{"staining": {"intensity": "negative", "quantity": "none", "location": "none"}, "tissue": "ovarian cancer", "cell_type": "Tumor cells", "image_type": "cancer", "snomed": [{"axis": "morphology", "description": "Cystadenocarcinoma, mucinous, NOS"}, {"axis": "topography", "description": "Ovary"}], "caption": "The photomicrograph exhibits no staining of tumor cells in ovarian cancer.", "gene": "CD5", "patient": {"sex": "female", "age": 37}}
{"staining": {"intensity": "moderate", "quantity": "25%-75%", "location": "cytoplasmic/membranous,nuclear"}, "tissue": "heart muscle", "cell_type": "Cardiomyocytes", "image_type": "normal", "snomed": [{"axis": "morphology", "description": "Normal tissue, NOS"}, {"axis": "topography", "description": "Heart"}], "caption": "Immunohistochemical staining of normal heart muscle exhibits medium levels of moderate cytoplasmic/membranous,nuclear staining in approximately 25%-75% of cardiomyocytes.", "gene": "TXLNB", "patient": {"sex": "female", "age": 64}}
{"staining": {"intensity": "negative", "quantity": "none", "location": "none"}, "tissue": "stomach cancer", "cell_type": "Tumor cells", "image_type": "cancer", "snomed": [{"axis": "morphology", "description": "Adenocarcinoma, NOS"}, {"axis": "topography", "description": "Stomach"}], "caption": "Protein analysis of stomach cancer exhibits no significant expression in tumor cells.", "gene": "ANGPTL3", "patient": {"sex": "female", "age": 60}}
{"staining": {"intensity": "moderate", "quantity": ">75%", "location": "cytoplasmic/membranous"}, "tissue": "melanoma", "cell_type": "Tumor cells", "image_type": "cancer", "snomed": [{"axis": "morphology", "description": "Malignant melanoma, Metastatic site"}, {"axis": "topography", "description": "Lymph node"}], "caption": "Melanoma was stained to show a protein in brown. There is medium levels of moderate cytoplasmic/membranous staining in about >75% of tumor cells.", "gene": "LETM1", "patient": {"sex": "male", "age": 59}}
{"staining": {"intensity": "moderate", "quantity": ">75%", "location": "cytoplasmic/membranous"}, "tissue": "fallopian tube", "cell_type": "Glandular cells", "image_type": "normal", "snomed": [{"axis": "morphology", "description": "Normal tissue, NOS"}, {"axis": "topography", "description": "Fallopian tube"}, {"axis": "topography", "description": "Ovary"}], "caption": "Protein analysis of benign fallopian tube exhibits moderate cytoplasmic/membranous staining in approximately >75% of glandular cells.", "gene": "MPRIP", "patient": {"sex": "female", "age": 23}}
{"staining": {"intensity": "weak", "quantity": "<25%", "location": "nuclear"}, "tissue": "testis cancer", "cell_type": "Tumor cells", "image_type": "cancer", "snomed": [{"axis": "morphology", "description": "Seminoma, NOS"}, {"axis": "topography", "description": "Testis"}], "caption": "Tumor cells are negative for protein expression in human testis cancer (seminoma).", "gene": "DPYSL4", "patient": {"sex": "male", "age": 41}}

━━━━━━━━━━━━━━━━

TASK BRIEF: Your task is to repeat the entries exactly.

ANSWER FOR THE TASK:
{"staining": {"intensity": "negative", "quantity": "none", "location": "none"}, "tissue": "ovarian cancer", "cell_type": "Tumor cells", "image_type": "cancer", "snomed": [{"axis": "morphology", "description": "Cystadenocarcinoma, mucinous, NOS"}, {"axis": "topography", "description": "Ovary"}], "caption": "The photomicrograph exhibits no staining of tumor cells in ovarian cancer.", "gene": "CD5", "patient": {"sex": "female", "age": 37}}
{"staining": {"intensity": "moderate", "quantity": "25%-75%", "location": "cytoplasmic/membranous,nuclear"}, "tissue": "heart muscle", "cell_type": "Cardiomyocytes", "image_type": "normal", "snomed": [{"axis": "morphology", "description": "Normal tissue, NOS"}, {"axis": "topography", "description": "Heart"}], "caption": "Immunohistochemical staining of normal heart muscle exhibits medium levels of moderate cytoplasmic/membranous,nuclear staining in approximately 25%-75% of cardiomyocytes.", "gene": "TXLNB", "patient": {"sex": "female", "age": 64}}
{"staining": {"intensity": "negative", "quantity": "none", "location": "none"}, "tissue": "stomach cancer", "cell_type": "Tumor cells", "image_type": "cancer", "snomed": [{"axis": "morphology", "description": "Adenocarcinoma, NOS"}, {"axis": "topography", "description": "Stomach"}], "caption": "Protein analysis of stomach cancer exhibits no significant expression in tumor cells.", "gene": "ANGPTL3", "patient": {"sex": "female", "age": 60}}
{"staining": {"intensity": "moderate", "quantity": ">75%", "location": "cytoplasmic/membranous"}, "tissue": "melanoma", "cell_type": "Tumor cells", "image_type": "cancer", "snomed": [{"axis": "morphology", "description": "Malignant melanoma, Metastatic site"}, {"axis": "topography", "description": "Lymph node"}], "caption": "Melanoma was stained to show a protein in brown. There is medium levels of moderate cytoplasmic/membranous staining in about >75% of tumor cells.", "gene": "LETM1", "patient": {"sex": "male", "age": 59}}
{"staining": {"intensity": "moderate", "quantity": ">75%", "location": "cytoplasmic/membranous"}, "tissue": "fallopian tube", "cell_type": "Glandular cells", "image_type": "normal", "snomed": [{"axis": "morphology", "description": "Normal tissue, NOS"}, {"axis": "topography", "description": "Fallopian tube"}, {"axis": "topography", "description": "Ovary"}], "caption": "Protein analysis of benign fallopian tube exhibits moderate cytoplasmic/membranous staining in approximately >75% of glandular cells.", "gene": "MPRIP", "patient": {"sex": "female", "age": 23}}
{"staining": {"intensity": "weak", "quantity": "<25%", "location": "nuclear"}, "tissue": "testis cancer", "cell_type": "Tumor cells", "image_type": "cancer", "snomed": [{"axis": "morphology", "description": "Seminoma, NOS"}, {"axis": "topography", "description": "Testis"}], "caption": "Tumor cells are negative for protein expression in human testis cancer (seminoma).", "gene": "DPYSL4", "patient": {"sex": "male", "age": 41}}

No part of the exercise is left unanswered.